The last two Privilege Points have addressed some federal courts’ inexplicable application in diversity cases of their host states’ substantive privilege law rather than their host states’ choice of law rules. Some states still follow the Restatement (First) of Conflict of Laws, which can also lead to odd results — applying its host state’s privilege law to communications between residents of another state about matters centered in that other state that were privileged where and when they took place.

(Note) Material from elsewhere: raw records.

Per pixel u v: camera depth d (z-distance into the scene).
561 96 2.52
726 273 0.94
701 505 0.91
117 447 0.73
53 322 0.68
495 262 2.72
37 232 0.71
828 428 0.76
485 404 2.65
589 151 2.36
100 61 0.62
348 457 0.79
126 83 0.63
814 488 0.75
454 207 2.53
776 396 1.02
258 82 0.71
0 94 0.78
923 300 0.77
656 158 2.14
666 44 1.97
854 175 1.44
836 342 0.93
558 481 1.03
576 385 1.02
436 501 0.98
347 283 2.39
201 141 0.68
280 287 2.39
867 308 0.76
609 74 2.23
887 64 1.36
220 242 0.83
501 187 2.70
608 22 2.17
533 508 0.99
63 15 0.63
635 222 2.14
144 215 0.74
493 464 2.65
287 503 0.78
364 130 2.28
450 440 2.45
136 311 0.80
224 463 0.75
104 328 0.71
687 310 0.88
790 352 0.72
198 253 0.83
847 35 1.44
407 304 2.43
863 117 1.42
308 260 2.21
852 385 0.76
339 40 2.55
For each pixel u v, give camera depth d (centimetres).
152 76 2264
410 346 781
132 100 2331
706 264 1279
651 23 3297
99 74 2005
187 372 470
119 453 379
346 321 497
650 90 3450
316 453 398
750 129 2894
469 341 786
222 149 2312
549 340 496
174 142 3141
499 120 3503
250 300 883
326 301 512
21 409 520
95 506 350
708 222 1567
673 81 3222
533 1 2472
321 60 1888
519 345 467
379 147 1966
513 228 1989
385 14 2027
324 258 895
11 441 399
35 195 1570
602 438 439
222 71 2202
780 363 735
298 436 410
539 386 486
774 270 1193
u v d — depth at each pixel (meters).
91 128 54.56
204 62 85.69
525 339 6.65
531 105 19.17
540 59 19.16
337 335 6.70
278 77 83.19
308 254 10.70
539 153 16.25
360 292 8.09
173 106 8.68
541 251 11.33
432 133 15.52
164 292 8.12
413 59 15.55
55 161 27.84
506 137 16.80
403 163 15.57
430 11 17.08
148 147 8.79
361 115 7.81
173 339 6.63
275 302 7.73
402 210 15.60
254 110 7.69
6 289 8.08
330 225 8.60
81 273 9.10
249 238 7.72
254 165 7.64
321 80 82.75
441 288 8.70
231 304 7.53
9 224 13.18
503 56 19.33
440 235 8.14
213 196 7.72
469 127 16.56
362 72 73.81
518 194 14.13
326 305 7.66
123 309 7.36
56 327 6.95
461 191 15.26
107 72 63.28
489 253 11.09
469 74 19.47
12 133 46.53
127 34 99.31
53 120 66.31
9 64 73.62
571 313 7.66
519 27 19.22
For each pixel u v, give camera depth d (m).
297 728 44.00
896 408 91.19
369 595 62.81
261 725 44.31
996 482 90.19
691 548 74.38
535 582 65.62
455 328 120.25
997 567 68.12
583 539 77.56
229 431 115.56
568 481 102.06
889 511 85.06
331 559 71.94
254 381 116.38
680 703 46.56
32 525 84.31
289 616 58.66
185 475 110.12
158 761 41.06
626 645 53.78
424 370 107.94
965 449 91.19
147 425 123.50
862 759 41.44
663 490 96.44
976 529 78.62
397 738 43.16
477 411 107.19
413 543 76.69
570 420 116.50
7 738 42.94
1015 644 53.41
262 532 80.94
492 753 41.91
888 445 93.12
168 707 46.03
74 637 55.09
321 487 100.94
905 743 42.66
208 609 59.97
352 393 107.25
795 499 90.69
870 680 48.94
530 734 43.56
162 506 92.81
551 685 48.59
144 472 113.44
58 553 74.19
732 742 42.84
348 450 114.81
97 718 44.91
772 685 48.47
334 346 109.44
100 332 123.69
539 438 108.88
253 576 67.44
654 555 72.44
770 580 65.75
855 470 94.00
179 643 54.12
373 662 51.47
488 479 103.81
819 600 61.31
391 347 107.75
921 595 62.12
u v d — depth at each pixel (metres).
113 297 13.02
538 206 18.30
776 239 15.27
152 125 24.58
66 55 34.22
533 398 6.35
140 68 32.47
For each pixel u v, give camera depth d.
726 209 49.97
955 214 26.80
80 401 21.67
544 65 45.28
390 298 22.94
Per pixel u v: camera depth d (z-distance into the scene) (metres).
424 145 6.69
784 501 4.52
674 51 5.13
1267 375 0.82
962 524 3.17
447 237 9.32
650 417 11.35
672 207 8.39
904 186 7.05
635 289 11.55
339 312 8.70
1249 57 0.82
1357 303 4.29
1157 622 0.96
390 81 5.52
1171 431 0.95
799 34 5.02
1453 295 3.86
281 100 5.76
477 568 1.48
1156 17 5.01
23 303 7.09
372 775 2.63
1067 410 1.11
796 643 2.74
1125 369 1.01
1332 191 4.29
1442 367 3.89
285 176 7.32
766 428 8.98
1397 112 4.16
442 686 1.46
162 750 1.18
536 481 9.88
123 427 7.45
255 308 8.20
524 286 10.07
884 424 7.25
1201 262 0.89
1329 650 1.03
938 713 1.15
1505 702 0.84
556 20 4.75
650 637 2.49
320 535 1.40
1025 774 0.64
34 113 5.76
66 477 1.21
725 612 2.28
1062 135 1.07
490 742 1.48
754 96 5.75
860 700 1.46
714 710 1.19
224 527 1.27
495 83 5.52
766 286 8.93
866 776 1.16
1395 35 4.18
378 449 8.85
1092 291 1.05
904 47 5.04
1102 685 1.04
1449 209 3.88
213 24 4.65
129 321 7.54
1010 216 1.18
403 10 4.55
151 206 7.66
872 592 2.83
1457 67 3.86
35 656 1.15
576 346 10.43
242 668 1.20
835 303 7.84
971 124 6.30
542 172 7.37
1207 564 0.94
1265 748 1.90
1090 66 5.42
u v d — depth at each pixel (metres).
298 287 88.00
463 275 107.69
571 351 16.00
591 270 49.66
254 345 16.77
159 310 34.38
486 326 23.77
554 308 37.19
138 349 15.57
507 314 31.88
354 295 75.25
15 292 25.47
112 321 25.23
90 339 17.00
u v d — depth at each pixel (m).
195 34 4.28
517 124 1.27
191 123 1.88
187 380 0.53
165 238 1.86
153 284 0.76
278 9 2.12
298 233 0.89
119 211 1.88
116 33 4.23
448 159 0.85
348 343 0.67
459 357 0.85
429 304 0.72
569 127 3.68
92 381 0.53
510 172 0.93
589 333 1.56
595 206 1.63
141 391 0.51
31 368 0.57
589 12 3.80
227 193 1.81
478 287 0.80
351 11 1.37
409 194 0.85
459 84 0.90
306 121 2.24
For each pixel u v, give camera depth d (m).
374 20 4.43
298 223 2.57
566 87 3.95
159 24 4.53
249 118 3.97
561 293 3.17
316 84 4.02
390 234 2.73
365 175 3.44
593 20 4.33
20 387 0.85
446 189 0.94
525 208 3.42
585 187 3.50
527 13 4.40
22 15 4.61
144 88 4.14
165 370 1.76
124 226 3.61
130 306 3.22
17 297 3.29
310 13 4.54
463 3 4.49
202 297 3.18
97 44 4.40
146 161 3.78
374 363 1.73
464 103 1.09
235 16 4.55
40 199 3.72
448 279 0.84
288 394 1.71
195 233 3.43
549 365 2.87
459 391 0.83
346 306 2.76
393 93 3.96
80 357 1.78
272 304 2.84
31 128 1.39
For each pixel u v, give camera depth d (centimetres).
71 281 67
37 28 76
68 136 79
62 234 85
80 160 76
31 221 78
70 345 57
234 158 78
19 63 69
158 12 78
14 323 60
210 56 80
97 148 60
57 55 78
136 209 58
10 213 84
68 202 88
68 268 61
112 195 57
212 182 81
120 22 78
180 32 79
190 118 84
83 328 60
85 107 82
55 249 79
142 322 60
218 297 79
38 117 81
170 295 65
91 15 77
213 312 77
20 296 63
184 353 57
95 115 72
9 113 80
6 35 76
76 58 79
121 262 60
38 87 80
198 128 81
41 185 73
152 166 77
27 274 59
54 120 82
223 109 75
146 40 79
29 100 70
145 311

Although lawyers should welcome the application of the Restatement (Second) of Conflict of Laws because it logically applies the law of the state which has “the most significant relationship” to the documents and the communications at issue, at least one major state occasionally finds a way to essentially ignore that wise approach. The Restatement (Second) §139(2) indicates that the forum state can still admit evidence that would be privileged under the “significant relationship” standard “unless there is some special reason why the forum policy favoring admission should not be given special effect.” See also id. cmt. d. For years, Illinois federal courts have pointed to this exception in applying Illinois’s narrow corporate-context “control group” privilege standard. That distinct minority view contrasts sharply with the much more broadly adopted Upjohn privilege standard, which can protect a corporate lawyer’s communications with anyone in the corporate hierarchy who has facts the lawyer needs.
This Illinois end-run around the Restatement (Second)’s “significant relationship” standard can have the devastating effect of allowing discovery and admissibility of sensitive intra-corporate communications that were privileged when and where they took place. Any corporation that might be sued in Illinois should remember this risk — although there is not much they can do about it.